__YOUR GOAL__:
Keep the pictures out of the copy and print all the entries below exactly.

__SUPPLIED MATERIAL__:
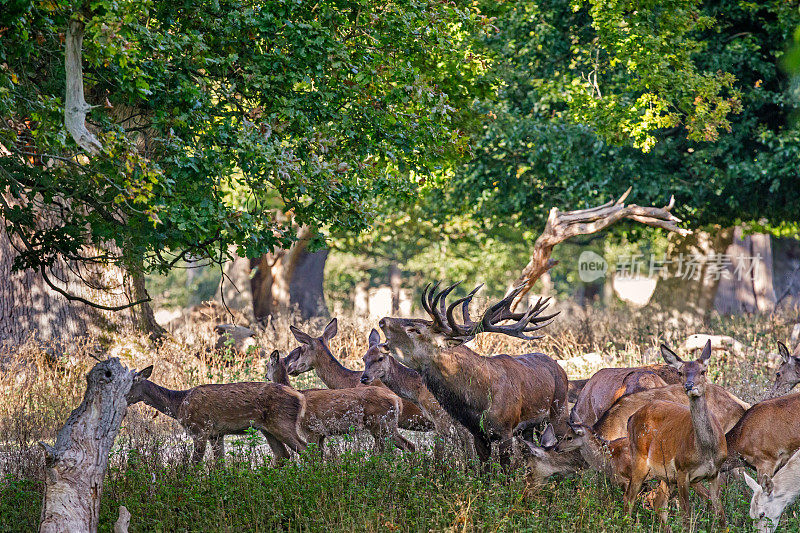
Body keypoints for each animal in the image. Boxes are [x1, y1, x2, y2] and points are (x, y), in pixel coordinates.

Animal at [124, 366, 306, 462]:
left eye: (128, 384)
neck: (178, 404)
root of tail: (299, 397)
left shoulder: (200, 429)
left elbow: (194, 466)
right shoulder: (216, 434)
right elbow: (220, 465)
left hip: (282, 422)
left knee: (306, 450)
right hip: (267, 429)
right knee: (283, 455)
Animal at [266, 350, 416, 454]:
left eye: (267, 365)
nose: (266, 376)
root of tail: (397, 399)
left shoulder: (311, 429)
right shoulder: (321, 434)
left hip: (383, 424)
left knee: (408, 445)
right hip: (383, 426)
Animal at [378, 280, 564, 464]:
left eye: (415, 330)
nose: (382, 320)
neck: (478, 402)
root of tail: (559, 366)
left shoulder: (506, 430)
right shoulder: (478, 434)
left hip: (559, 411)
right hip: (531, 427)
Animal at [624, 340, 732, 528]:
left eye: (703, 371)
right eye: (680, 372)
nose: (689, 386)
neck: (706, 451)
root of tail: (631, 417)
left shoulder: (715, 472)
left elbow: (721, 516)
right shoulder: (682, 471)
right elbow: (686, 518)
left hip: (666, 476)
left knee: (658, 502)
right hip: (639, 459)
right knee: (629, 499)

__RESPONSE TO THE TASK__:
Body keypoints for each animal in the image. Boxes are [x1, y1, x2, y2] and points are (x, y), in pixel coordinates.

Animal at [124, 366, 306, 462]:
left eye: (128, 384)
neck: (178, 404)
root of tail: (299, 397)
left shoulder: (200, 429)
left elbow: (194, 466)
right shoulder: (216, 434)
right elbow: (220, 465)
left hip: (282, 422)
left knee: (306, 450)
right hip: (267, 429)
right knee: (283, 455)
Animal at [266, 350, 416, 454]:
left eye: (267, 365)
nose: (266, 376)
root of tail: (397, 399)
left shoulder: (311, 429)
right shoulder: (321, 434)
left hip: (383, 424)
left knee: (408, 445)
right hip: (383, 426)
Animal at [378, 280, 564, 464]:
left eye: (415, 330)
nose: (382, 320)
neck: (478, 402)
root of tail: (559, 366)
left shoulder: (506, 430)
right shoulder: (478, 434)
left hip: (559, 411)
right hip: (531, 427)
Animal at [624, 340, 732, 528]:
left eye: (703, 371)
right eye: (680, 372)
nose: (689, 386)
neck: (706, 451)
root of tail: (631, 417)
left shoulder: (715, 472)
left elbow: (721, 516)
right shoulder: (682, 471)
right elbow: (686, 518)
left hip: (666, 476)
left knee: (658, 502)
right hip: (639, 459)
right knee: (629, 499)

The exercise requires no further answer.